The conventional wisdom is that any kind of treatment is likely to be less effective as the child gets older, so parents of autistic children usually believe that they are working against the clock. They will not be satisfied with the ambiguities surrounding ABA, nor will they want to wait for some future research finding that might slightly increase its effectiveness. They want results now. Because there are no scientifically-validated drugs for the core symptoms of autism, they look outside the boundaries of mainstream medicine and FDA approval. Studies have found that anywhere from 28 to 54 percent of autistic children receive “complementary and alternative medicine” (CAM), and these numbers probably understate CAM usage.Chris Benderev at NPR:
Although Brain Balance isn't the only purveyor of alternative approaches for developmental disorders in the U.S., the scale of the enterprise sets it apart. The company's approach is still relatively new and not widely known, meaning many experts in the field of childhood development have not vetted its effectiveness.
Brain Balance says its nonmedical and drug-free program helps children who struggle with ADHD, autism spectrum disorders and learning and processing disorders. The company says it addresses a child's challenges with a combination of physical exercises, nutritional guidance and academic training.
An NPR investigation of Brain Balance reveals a company whose promises have resonated with parents averse to medication. But Brain Balance also appears to have overstated the scientific evidence in its messaging to families, who can easily spend over $10,000 in six months, a common length of enrollment.
Yet a dozen experts in autism spectrum disorder, ADHD, dyslexia and childhood psychiatry interviewed by NPR all identified flaws in Brain Balance's approach.
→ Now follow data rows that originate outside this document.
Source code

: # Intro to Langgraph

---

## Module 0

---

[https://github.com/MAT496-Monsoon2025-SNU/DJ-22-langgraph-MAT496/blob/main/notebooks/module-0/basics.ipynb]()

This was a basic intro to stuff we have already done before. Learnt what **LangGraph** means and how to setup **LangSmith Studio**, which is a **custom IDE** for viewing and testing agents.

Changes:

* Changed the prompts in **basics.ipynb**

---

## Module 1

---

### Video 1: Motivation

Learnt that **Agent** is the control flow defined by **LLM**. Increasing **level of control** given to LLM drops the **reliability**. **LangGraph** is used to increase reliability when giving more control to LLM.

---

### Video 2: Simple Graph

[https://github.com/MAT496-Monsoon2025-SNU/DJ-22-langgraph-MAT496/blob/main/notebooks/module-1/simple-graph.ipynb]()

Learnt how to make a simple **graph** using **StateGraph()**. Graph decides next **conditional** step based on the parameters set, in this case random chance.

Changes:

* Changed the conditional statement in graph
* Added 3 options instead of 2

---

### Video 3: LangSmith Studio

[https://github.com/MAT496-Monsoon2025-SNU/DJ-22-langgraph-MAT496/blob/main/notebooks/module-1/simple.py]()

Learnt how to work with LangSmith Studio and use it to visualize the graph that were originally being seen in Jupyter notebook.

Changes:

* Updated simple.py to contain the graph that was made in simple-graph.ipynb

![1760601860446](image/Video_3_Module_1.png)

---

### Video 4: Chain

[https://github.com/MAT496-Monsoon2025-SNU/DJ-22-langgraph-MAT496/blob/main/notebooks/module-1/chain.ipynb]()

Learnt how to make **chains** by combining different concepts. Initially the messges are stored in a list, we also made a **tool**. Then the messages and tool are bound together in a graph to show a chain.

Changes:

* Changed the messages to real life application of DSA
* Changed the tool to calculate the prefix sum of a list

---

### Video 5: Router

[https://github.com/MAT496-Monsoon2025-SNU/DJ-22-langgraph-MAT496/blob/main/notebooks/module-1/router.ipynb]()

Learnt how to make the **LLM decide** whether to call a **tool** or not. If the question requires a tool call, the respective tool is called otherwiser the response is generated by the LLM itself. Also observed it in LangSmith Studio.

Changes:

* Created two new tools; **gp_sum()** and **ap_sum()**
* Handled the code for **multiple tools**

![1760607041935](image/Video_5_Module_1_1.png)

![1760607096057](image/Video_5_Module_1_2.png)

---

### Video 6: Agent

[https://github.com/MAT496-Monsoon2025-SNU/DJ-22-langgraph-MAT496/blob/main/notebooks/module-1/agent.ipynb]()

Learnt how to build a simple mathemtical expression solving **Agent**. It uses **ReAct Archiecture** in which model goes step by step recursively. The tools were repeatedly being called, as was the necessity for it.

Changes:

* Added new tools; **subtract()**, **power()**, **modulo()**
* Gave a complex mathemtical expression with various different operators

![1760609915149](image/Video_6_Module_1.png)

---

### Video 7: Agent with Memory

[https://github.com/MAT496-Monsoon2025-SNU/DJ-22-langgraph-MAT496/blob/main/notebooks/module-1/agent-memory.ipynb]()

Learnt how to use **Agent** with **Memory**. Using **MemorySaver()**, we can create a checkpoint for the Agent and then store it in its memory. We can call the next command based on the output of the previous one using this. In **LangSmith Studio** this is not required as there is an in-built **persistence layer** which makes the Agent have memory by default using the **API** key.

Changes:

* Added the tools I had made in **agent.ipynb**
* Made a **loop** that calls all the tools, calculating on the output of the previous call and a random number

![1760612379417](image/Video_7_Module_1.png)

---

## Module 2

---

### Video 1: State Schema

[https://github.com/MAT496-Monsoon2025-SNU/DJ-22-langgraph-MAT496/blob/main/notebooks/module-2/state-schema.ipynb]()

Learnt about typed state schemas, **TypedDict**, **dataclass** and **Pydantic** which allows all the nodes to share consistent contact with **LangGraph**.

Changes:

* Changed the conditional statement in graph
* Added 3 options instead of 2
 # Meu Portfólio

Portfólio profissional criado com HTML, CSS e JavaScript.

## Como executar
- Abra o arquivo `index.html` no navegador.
They said the company's idea of imbalanced hemispheres was too simplistic and built upon the popular, discredited myth of the logical left brain and the intuitive right brain.
"It doesn't make sense," says Mark Mahone, a pediatric neuropsychologist at the Kennedy Krieger Institute in Baltimore. "In virtually every activity that one does ... both hemispheres of the brain are very, very active. ... It's not as simple as just being a left- or a right-hemisphere problem. Nothing is that simple."
As for the three-pronged Brain Balance regimen, experts NPR spoke with said there is no solid evidence suggesting gluten, dairy or sugar consumption affects ADHD, autism or dyslexia. And although physical exercise may have modest impacts on inattention and tutoring can help in school, these interventions can be found elsewhere for much less money. No expert suggested either as a front-line remedy for ADHD or autism.